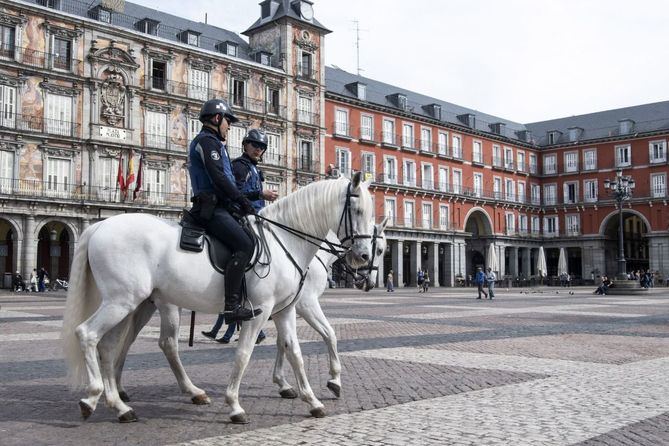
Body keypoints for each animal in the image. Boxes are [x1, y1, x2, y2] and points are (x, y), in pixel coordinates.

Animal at [61, 172, 376, 424]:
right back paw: (94, 397)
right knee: (90, 334)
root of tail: (100, 225)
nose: (364, 259)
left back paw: (121, 404)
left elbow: (294, 352)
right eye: (357, 209)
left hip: (131, 304)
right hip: (124, 302)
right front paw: (235, 405)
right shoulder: (264, 311)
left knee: (110, 346)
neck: (285, 241)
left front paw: (311, 400)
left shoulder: (285, 310)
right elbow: (245, 354)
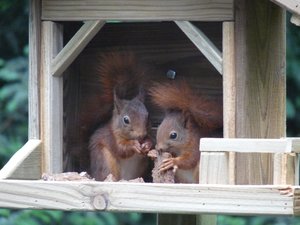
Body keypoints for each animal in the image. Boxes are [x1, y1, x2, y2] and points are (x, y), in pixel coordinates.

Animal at [88, 52, 152, 181]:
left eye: (148, 116)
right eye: (126, 120)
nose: (141, 135)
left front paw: (147, 144)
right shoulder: (112, 138)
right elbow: (121, 149)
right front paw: (133, 145)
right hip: (106, 162)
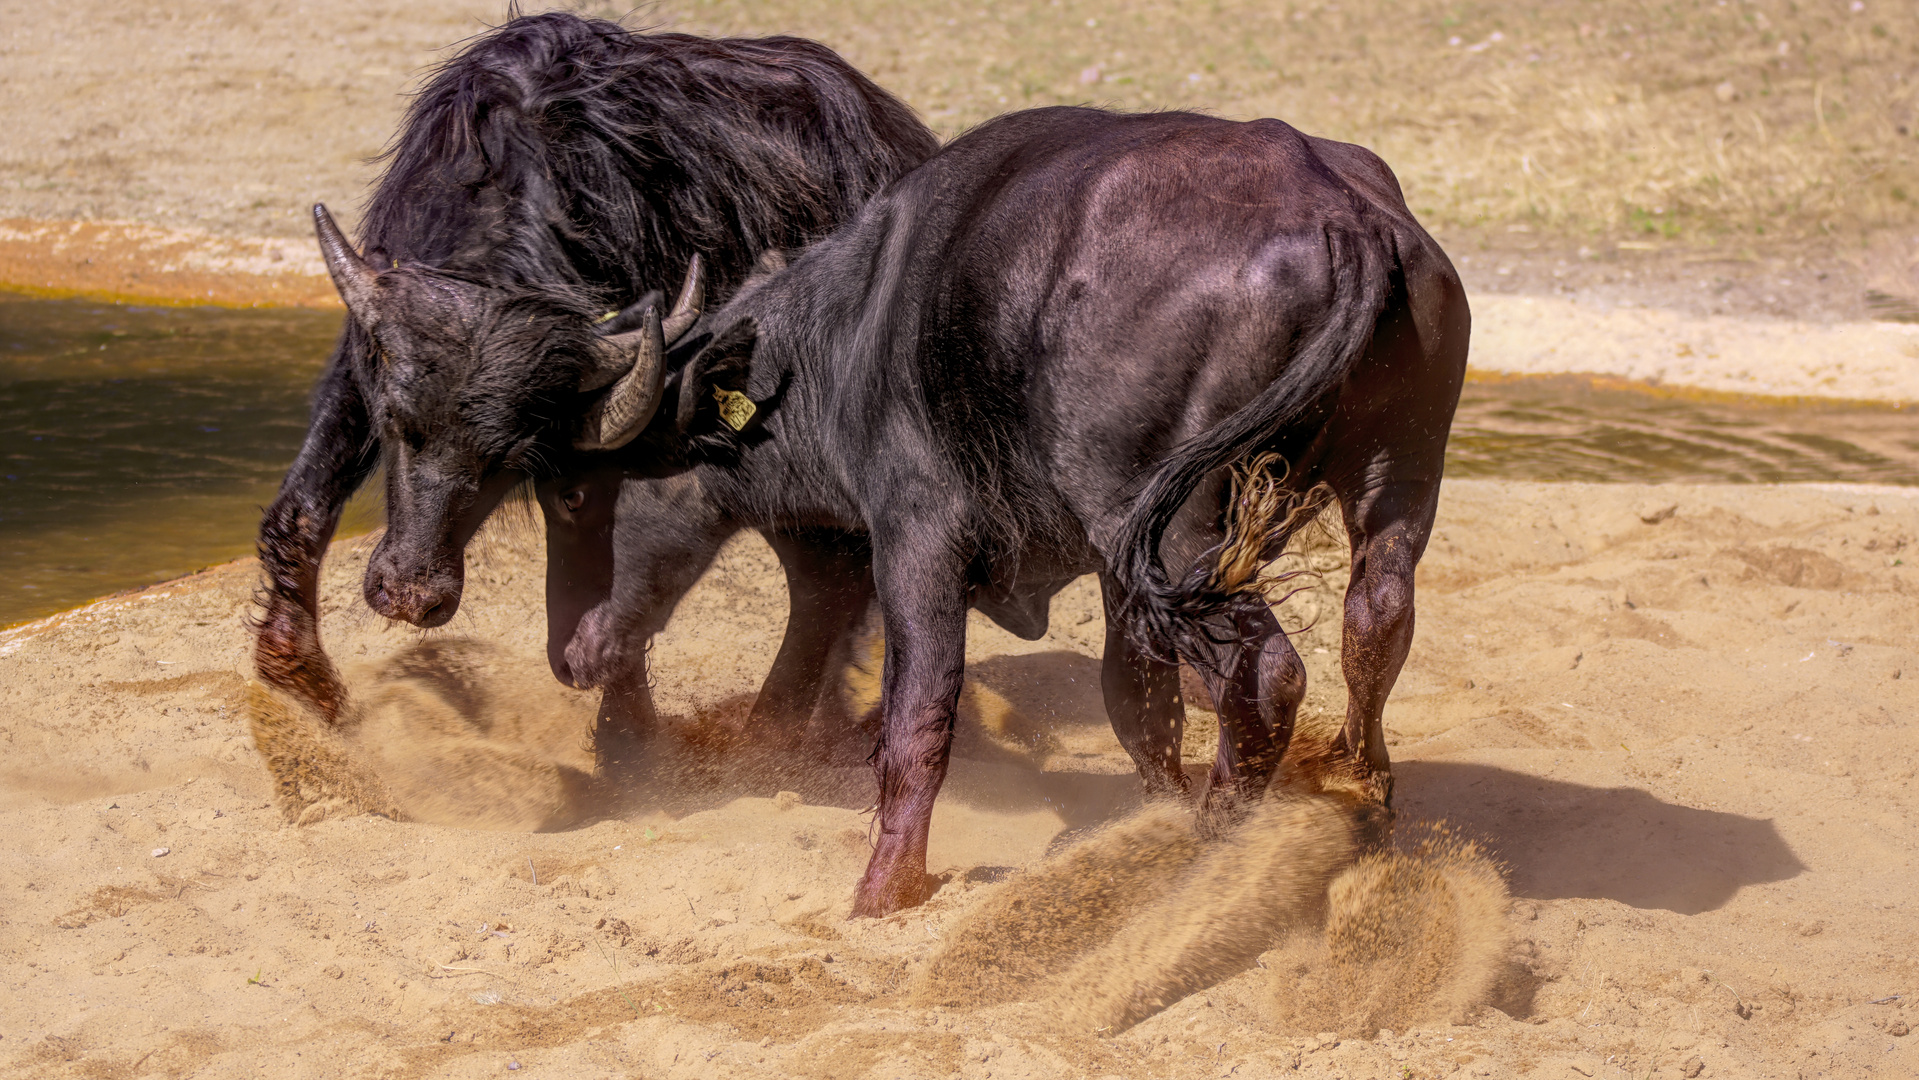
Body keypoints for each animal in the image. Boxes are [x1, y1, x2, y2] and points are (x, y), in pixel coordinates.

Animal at [255, 12, 936, 751]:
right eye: (399, 426)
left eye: (507, 458)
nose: (411, 595)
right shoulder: (365, 363)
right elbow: (304, 504)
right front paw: (297, 675)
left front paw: (628, 738)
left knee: (829, 576)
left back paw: (772, 733)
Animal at [541, 105, 1466, 916]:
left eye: (573, 492)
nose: (568, 654)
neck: (852, 333)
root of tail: (1344, 217)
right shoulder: (1115, 574)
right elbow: (1136, 702)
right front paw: (1148, 817)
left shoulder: (917, 541)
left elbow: (918, 715)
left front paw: (885, 888)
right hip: (1394, 483)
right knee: (1374, 622)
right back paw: (1360, 791)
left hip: (1184, 534)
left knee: (1266, 672)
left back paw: (1219, 850)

══════════════════════════════

[The problem] Take each line from the records and copy it unchanged, leaving images out.

[Response]
Body keypoints for each animal in the image. Boxes are [x1, y1, x2, y2] and points are (x, y), in pixel coordinates.

Animal at [61, 172, 376, 424]:
right back paw: (94, 397)
right knee: (90, 334)
root of tail: (100, 225)
nose: (364, 259)
left back paw: (121, 404)
left elbow: (294, 352)
right eye: (357, 209)
left hip: (131, 304)
right hip: (124, 302)
right front paw: (235, 405)
right shoulder: (264, 311)
left knee: (110, 346)
neck: (285, 241)
left front paw: (311, 400)
left shoulder: (285, 310)
right elbow: (245, 354)
Body keypoints for each animal in the image. Boxes are [x1, y1, x2, y2] and points are (x, y), in pixel coordinates.

Animal at [88, 52, 152, 181]:
left eye: (148, 116)
right eye: (126, 120)
nose: (141, 135)
left front paw: (147, 144)
right shoulder: (112, 138)
right elbow: (121, 149)
right front paw: (133, 145)
right hip: (106, 162)
Body keypoints for each animal in the image. Boxes are [x1, y1, x2, y2] and points are (x, y), in pixel coordinates.

Animal at [255, 12, 936, 751]:
right eye: (399, 426)
left eye: (507, 458)
nose: (411, 595)
right shoulder: (365, 363)
right elbow: (304, 504)
right front paw: (297, 675)
left front paw: (628, 738)
left knee: (829, 576)
left back paw: (772, 733)
Animal at [541, 105, 1466, 916]:
left eye: (573, 492)
nose: (568, 654)
neck: (852, 333)
root of tail: (1344, 217)
right shoulder: (1115, 574)
right elbow: (1136, 702)
right front paw: (1148, 817)
left shoulder: (917, 541)
left elbow: (918, 715)
left front paw: (885, 888)
right hip: (1394, 483)
right knee: (1374, 622)
right back paw: (1360, 791)
left hip: (1184, 534)
left knee: (1266, 672)
left back paw: (1219, 850)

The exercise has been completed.